The Smithsonian Institute’s National Museum of African American History used a flier that made some pretty crazy claims about racial differences.
The National Museum of African American History & Culture wants to make you aware of certain signs of whiteness: Individualism, hard work, objectivity, the nuclear family, progress, respect for authority, delayed gratification, more. (via @RpwWilliams)https://t.co/k9X3u4Suas pic.twitter.com/gWYOeEh4vu
— Byron York (@ByronYork) July 15, 2020
Critics, including some on the Left, had a laugh at the suggestion that valuing “the nuclear family,” or “objective, rational, linear thinking,” were both dangerous symptoms of “Whiteness.”
But the poster parallels the arguments pushed by some leading writers on race. The New York Times reports on one anti-racist seminar where the instructor “expounded that white culture is obsessed with ‘mechanical time’ — clock time — and punishes students for lateness.” So being on time is white now.
It’s reasonable to laugh and also to be startled by what these claims imply about black and Hispanic children. But it’s also worth trying to understand these arguments on their own terms because they have grains of truth.
For one thing, we should understand that cultural values are a real thing and that in a multicultural society, you’ll end up with at least subtly clashing values.
There is no doubt that different cultures have different ideas of what’s “on time.” After years of being told we can’t generalize about culture or ethnicity, you’re probably afraid to admit it, but that’s the way it is. My wife and I once attended my cousin’s wedding in Puerto Rico, and cognizant of “Island Time,” we didn’t show up our standard 15 minutes early, as we would have for a once-in-a-lifetime event such as a wedding or a funeral. We showed up about five minutes early. Everyone who arrived at the scheduled time was an off-islander. The wedding started about 45 minutes late, and most of the guests seemed totally unfazed by that.

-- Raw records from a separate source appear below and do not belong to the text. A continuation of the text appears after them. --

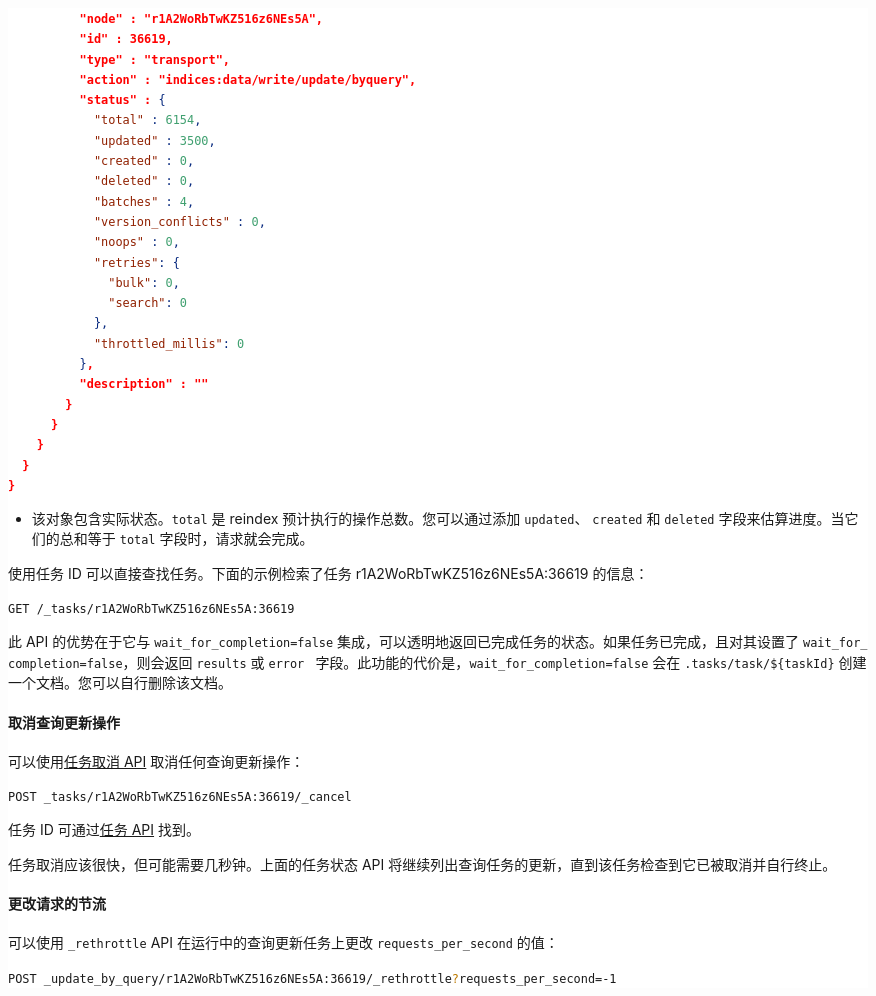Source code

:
 ```json
          "node" : "r1A2WoRbTwKZ516z6NEs5A",
          "id" : 36619,
          "type" : "transport",
          "action" : "indices:data/write/update/byquery",
          "status" : {    
            "total" : 6154,
            "updated" : 3500,
            "created" : 0,
            "deleted" : 0,
            "batches" : 4,
            "version_conflicts" : 0,
            "noops" : 0,
            "retries": {
              "bulk": 0,
              "search": 0
            },
            "throttled_millis": 0
          },
          "description" : ""
        }
      }
    }
  }
}
```

- 该对象包含实际状态。`total` 是 reindex 预计执行的操作总数。您可以通过添加 `updated`、 `created` 和 `deleted` 字段来估算进度。当它们的总和等于 `total` 字段时，请求就会完成。

使用任务 ID 可以直接查找任务。下面的示例检索了任务 r1A2WoRbTwKZ516z6NEs5A:36619 的信息：

```bash
GET /_tasks/r1A2WoRbTwKZ516z6NEs5A:36619
```

此 API 的优势在于它与 `wait_for_completion=false` 集成，可以透明地返回已完成任务的状态。如果任务已完成，且对其设置了 `wait_for_completion=false`，则会返回 `results` 或 `error ` 字段。此功能的代价是，`wait_for_completion=false` 会在 `.tasks/task/${taskId}` 创建一个文档。您可以自行删除该文档。

#### 取消查询更新操作

可以使用[任务取消 API](/res_apis/cluster_apis/task_management) 取消任何查询更新操作：

```bash
POST _tasks/r1A2WoRbTwKZ516z6NEs5A:36619/_cancel
```

任务 ID 可通过[任务 API](/res_apis/cluster_apis/task_management) 找到。

任务取消应该很快，但可能需要几秒钟。上面的任务状态 API 将继续列出查询任务的更新，直到该任务检查到它已被取消并自行终止。

#### 更改请求的节流

可以使用 `_rethrottle` API 在运行中的查询更新任务上更改 `requests_per_second` 的值：

```bash
POST _update_by_query/r1A2WoRbTwKZ516z6NEs5A:36619/_rethrottle?requests_per_second=-1
```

In fact, a surprising number of formal studies have shown how much culture determines one’s perception of time.
So if you’re a principal in a school and many of your students are from less punctuality-sensitive cultures, you may need to make special efforts to encourage punctuality, or even to make special accommodations.
To be clear, such differences aren’t racial or genetic. They are cultural.
It’s the same with speech. America has many different dialects. Listen to people from Queens, and then listen to people from Vermont, and then listen to people from Pensacola, and then Pittsburgh, and LA: Even if they all have the same skin tone, you will find their grammar, pronunciation, and word choice will vary.
But these cultural differences sometimes also appear along racial lines, as with the difference in the English vernacular used in many parts of the United States between white people and African Americans.
Teachers, coaches, police officers, and bartenders would all benefit from understanding cultural differences, many of which run parallel to racial differences. Our cultural differences make America really interesting, but understanding them is important to clearing the hurdles these differences introduce.
Still, such generalizations are only so useful, and that’s why most of what’s in the Smithsonian document is garbage. What makes these assertions about “Whiteness” absurd — and, if you like, racist — is their impossible overgeneralization and focus on skin color as opposed to culture.
All white people are too centered in the nuclear family? JD Vance in Hillbilly Elegy writes of how his family’s life in rural Kentucky was hardly about nuclear families isolated in a home — in-laws, siblings, grandparents, nieces, and nephews were a constant presence.
The Smithsonian poster asserts that white people value two to three kids and believe every child should have their own room? Have they heard of Irish Catholics? Or Mormons? It wasn’t even a decade ago that the Washington Post’s religion columnist was blasting very white Republicans such as Mitt Romney and Rick Santorum for the uncouthness of their “family photos, with members of their respective broods spilling out to the margin…”
One problem with these supposedly anti-racist definitions of whiteness is that they seem to confuse the attitudes of Swiss Bankers (very timely, do not share their emotions) with those of all white people. They also ignore that black Americans come from vastly different backgrounds (African Americans from the rural South, African Americans from northern cities, West African immigrants, Kenyan immigrants, immigrants from the West Indies, and many more).
Despite all these failings, we shouldn’t blow off the suggestion that different cultures have different understandings and expectations when it comes to work ethics, timeliness, manners, family size, and makeup. We just shouldn’t try to draw too many conclusions from those differences.